— Data for analysis —

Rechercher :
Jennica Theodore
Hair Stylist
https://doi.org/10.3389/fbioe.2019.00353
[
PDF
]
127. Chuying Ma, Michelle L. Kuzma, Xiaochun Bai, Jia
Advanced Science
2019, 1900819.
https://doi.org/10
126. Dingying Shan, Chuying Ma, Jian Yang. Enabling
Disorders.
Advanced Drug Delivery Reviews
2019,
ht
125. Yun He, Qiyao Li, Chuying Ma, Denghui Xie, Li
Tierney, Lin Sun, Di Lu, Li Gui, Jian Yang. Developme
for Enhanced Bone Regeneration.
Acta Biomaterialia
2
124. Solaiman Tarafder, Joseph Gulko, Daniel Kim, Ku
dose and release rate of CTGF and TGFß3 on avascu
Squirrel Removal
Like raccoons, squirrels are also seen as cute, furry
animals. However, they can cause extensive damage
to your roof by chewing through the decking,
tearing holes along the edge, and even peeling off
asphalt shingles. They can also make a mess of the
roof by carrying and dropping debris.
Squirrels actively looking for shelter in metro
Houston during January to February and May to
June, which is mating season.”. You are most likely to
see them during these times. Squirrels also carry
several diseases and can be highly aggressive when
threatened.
* * *
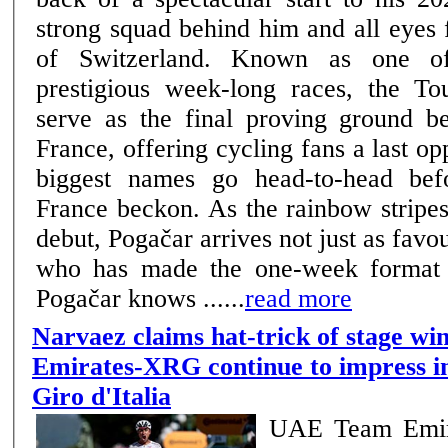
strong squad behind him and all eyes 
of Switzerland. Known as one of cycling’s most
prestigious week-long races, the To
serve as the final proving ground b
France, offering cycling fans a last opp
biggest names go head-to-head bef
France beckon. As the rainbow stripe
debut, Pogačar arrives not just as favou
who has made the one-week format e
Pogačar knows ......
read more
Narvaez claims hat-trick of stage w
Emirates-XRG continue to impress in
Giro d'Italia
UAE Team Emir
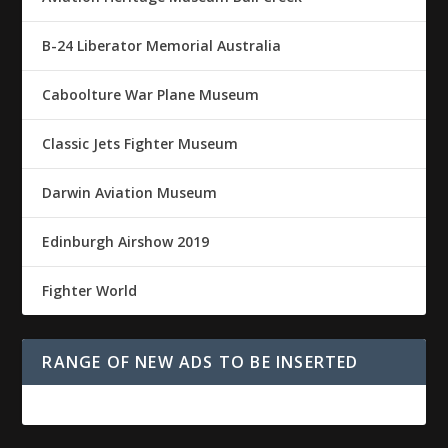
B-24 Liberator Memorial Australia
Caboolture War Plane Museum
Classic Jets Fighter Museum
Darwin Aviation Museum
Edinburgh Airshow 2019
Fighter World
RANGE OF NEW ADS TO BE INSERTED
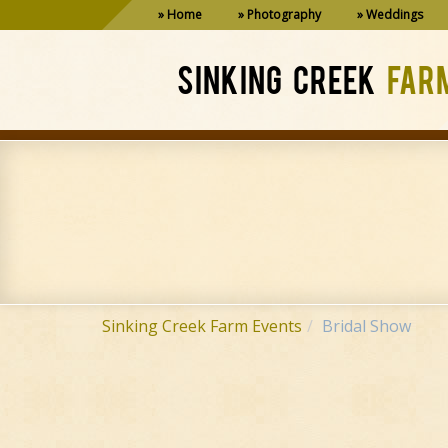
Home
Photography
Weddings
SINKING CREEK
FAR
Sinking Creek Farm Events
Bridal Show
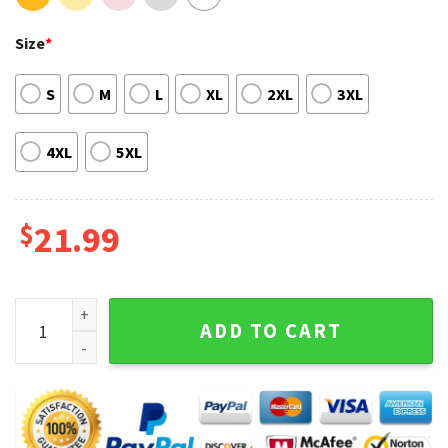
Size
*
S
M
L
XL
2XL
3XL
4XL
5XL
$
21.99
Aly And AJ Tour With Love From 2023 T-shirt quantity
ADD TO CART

— Problem to work on —
Return each line of the listing that holds the word "Yang".

— Exercise response —
126. Dingying Shan, Chuying Ma, Jian Yang. Enabling
Tierney, Lin Sun, Di Lu, Li Gui, Jian Yang. Developme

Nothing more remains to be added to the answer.